Every woman has to face this "change of life" at the time of her last period. On average, women reach menopause at age 51, but it can happen earlier or later. Menopausal symptoms vary with every woman. Common symptoms include hot flashes, night sweats, weight gain around the middle, sleep disturbances and mood changes. However, some women go through menopause with no real symptoms.

What causes menopause? Hormones. As women age, your ovaries produce less estrogen and progesterone, two of the main hormones for reproduction. As estrogen levels go down, one of the first signs of "menopausal transition" is irregular periods in which bleeding is unusually heavy or light; the time between periods also may become longer.

Weight Gain with Menopause

Due to lowering hormone levels and the natural aging process, many women find it harder to keep extra pounds off in their 40s and 50s. Often women lose muscle and gain fat, mainly in the belly area. Lifestyle factors come into play, too — menopausal women tend to be less active and eat more calories than they need.

Health Risks Associated with Menopausal Weight Gain

Let's face it: When we gain weight, we don't feel good. It can be uncomfortable and cause low self esteem. But that's not all.

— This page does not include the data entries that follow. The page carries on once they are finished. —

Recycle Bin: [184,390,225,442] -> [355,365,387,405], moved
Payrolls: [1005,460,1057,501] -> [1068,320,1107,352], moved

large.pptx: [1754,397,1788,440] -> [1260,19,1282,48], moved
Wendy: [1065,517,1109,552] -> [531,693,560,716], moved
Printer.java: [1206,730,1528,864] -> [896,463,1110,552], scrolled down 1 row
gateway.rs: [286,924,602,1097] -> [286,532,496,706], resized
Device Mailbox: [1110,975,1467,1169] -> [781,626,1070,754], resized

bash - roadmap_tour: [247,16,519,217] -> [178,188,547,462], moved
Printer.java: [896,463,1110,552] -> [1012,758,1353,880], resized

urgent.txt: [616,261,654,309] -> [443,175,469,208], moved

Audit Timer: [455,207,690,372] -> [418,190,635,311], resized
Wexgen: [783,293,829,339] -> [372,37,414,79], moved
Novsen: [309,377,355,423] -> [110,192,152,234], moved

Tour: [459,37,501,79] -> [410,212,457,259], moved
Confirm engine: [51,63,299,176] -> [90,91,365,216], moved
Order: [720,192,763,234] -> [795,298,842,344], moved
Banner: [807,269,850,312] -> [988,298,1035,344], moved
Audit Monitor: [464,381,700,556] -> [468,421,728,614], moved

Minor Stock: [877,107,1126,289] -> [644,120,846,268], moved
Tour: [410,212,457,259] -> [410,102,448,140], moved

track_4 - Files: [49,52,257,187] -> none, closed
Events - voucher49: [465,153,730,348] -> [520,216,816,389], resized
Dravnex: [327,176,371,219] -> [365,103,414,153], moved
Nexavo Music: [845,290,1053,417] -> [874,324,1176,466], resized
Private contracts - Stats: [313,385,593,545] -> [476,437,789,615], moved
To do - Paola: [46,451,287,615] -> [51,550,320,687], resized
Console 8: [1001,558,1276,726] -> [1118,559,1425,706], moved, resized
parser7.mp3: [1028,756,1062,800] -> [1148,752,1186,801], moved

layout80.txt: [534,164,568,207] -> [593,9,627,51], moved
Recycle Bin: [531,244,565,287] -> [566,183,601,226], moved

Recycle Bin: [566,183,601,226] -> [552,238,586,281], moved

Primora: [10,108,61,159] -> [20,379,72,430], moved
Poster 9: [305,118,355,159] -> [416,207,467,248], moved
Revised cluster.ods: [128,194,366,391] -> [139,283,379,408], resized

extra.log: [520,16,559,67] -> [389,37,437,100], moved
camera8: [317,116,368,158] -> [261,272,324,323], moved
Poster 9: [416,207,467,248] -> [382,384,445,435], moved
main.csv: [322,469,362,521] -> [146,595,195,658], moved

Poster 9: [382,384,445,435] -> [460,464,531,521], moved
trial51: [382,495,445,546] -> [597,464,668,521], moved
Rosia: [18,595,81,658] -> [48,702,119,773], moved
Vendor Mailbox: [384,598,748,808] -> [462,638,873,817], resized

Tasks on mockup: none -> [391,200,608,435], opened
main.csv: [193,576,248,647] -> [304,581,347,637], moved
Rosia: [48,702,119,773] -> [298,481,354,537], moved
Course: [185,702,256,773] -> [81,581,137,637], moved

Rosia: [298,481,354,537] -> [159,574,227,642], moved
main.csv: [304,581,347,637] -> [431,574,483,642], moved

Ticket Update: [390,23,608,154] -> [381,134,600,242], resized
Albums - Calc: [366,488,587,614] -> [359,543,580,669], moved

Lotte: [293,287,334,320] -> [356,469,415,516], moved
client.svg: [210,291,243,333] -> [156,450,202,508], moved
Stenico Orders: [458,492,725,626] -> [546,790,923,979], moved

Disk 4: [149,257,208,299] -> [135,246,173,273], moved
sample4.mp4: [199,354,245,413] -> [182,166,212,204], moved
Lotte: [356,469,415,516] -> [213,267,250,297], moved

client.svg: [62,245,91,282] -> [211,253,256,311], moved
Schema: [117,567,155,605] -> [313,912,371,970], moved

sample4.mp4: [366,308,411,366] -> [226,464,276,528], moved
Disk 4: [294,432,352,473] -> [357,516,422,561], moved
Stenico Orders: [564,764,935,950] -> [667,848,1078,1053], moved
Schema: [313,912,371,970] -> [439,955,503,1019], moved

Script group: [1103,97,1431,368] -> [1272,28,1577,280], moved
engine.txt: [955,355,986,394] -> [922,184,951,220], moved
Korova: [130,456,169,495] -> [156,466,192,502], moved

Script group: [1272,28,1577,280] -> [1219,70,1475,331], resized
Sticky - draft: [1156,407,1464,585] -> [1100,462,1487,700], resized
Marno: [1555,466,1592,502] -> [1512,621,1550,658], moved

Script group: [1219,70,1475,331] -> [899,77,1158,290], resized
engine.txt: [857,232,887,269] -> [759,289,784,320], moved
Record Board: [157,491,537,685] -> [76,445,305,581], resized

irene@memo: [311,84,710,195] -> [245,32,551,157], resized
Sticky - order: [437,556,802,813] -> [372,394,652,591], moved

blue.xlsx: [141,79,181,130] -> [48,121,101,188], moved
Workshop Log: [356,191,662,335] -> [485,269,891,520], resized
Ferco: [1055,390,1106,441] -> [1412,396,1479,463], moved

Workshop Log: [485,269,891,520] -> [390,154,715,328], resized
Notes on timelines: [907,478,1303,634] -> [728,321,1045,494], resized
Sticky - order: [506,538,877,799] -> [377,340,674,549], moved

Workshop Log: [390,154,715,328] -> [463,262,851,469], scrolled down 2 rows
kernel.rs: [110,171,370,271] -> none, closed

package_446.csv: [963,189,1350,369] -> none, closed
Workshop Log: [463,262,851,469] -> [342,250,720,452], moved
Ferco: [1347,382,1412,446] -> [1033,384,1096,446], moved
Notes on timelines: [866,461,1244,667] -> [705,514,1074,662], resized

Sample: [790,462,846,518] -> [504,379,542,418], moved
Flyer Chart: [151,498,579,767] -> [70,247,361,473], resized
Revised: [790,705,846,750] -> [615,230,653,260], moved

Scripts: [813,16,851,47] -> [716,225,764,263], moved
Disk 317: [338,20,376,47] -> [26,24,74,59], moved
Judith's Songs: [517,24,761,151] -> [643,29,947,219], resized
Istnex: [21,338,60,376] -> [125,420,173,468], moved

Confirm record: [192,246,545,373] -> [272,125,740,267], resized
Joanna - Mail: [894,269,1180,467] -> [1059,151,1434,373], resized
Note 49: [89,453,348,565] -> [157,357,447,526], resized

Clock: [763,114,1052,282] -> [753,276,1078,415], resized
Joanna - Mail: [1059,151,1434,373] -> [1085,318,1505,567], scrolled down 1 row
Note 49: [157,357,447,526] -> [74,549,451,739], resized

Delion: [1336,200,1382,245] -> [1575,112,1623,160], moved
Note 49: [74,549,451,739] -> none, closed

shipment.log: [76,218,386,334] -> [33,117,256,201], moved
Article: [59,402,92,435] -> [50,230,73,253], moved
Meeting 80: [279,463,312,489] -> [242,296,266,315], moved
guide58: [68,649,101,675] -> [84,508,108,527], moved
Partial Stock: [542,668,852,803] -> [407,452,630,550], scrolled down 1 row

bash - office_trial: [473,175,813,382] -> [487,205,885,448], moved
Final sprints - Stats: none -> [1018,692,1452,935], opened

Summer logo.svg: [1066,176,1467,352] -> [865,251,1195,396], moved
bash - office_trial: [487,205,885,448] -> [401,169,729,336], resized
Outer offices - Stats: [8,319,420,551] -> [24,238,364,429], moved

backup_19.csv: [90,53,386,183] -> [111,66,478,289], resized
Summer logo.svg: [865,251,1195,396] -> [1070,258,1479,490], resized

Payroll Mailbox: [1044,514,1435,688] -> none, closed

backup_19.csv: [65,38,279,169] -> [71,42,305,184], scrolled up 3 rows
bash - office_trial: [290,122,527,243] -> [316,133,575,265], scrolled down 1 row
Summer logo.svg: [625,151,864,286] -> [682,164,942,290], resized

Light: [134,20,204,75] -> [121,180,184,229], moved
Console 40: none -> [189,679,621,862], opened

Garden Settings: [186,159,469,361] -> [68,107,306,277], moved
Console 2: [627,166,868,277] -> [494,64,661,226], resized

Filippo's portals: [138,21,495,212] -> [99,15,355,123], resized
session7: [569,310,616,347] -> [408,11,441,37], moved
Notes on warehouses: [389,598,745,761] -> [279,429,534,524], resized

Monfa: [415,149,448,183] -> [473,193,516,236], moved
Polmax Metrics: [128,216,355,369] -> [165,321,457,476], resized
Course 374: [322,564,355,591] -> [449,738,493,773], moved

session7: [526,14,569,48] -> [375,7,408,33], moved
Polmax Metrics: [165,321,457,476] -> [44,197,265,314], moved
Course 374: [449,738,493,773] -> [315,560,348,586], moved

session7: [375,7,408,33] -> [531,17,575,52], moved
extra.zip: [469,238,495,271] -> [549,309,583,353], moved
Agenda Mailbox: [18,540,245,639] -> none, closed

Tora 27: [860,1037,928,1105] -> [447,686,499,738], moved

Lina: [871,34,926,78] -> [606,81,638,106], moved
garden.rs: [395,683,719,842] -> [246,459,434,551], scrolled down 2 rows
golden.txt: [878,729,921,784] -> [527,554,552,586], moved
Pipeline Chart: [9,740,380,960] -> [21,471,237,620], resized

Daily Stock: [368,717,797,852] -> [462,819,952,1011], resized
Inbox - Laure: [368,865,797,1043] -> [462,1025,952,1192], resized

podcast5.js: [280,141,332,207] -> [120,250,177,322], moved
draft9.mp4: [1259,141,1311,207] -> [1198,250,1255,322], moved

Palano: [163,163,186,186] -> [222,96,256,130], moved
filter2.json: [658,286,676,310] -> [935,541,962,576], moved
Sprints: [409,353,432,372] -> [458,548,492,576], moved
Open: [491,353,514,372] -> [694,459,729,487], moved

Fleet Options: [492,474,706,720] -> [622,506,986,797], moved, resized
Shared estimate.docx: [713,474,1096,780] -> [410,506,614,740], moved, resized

Weight gain is related to health issues including high cholesterol, high blood pressure and insulin resistance (a condition in which your body cannot use insulin correctly, which can lead to diabetes).

Avoiding a "Midlife Metabolic Crisis"

Plan for your body's natural metabolic slowdown. As with any time in life, there are no quick fixes when it comes to weight loss. There are, however, ways to avoid a midlife crisis when it comes to a slowing metabolism.

Be physically active. Adults should do at least 30 minutes of moderate-intensity exercise most days of the week. Exercise doesn't have to mean a trip to the gym. You can be active doing daily activities. Take the stairs; park further away from your destination and walk; garden; or dance. Aim for strength-building exercises at least twice per week. Not only will strength training replace your lost muscle mass, but it also helps to slow mineral loss in your bones which can lead to osteoporosis. Most importantly, exercise should be fun. Pick activities you enjoy and get moving with friends and family.

Eat right. Foods such as vegetables, fruits, whole grains, low-fat dairy products and lean protein foods such as beans and lentils contain the nutrients you need and should make up the majority of your meals and snacks. If you drink alcohol, limit yourself to one drink a day. If you suffer from hot flashes, try cutting back on caffeine and spicy foods, which could trigger hot flashes in some people. Watch your sodium intake and aim to cook most of your meals at home rather than eating out.

Drink plenty of water. Water helps move fiber through your system, keeps you hydrated and may mitigate hot flashes. Remember that fruits and vegetables are loaded with water, and health-boosting nutrients, too.

When menopause has you down, remember it's a temporary state. The healthy diet and exercise habits you put in place during menopause will keep you feeling great after the hot flashes, mood swings and sleepless nights pass.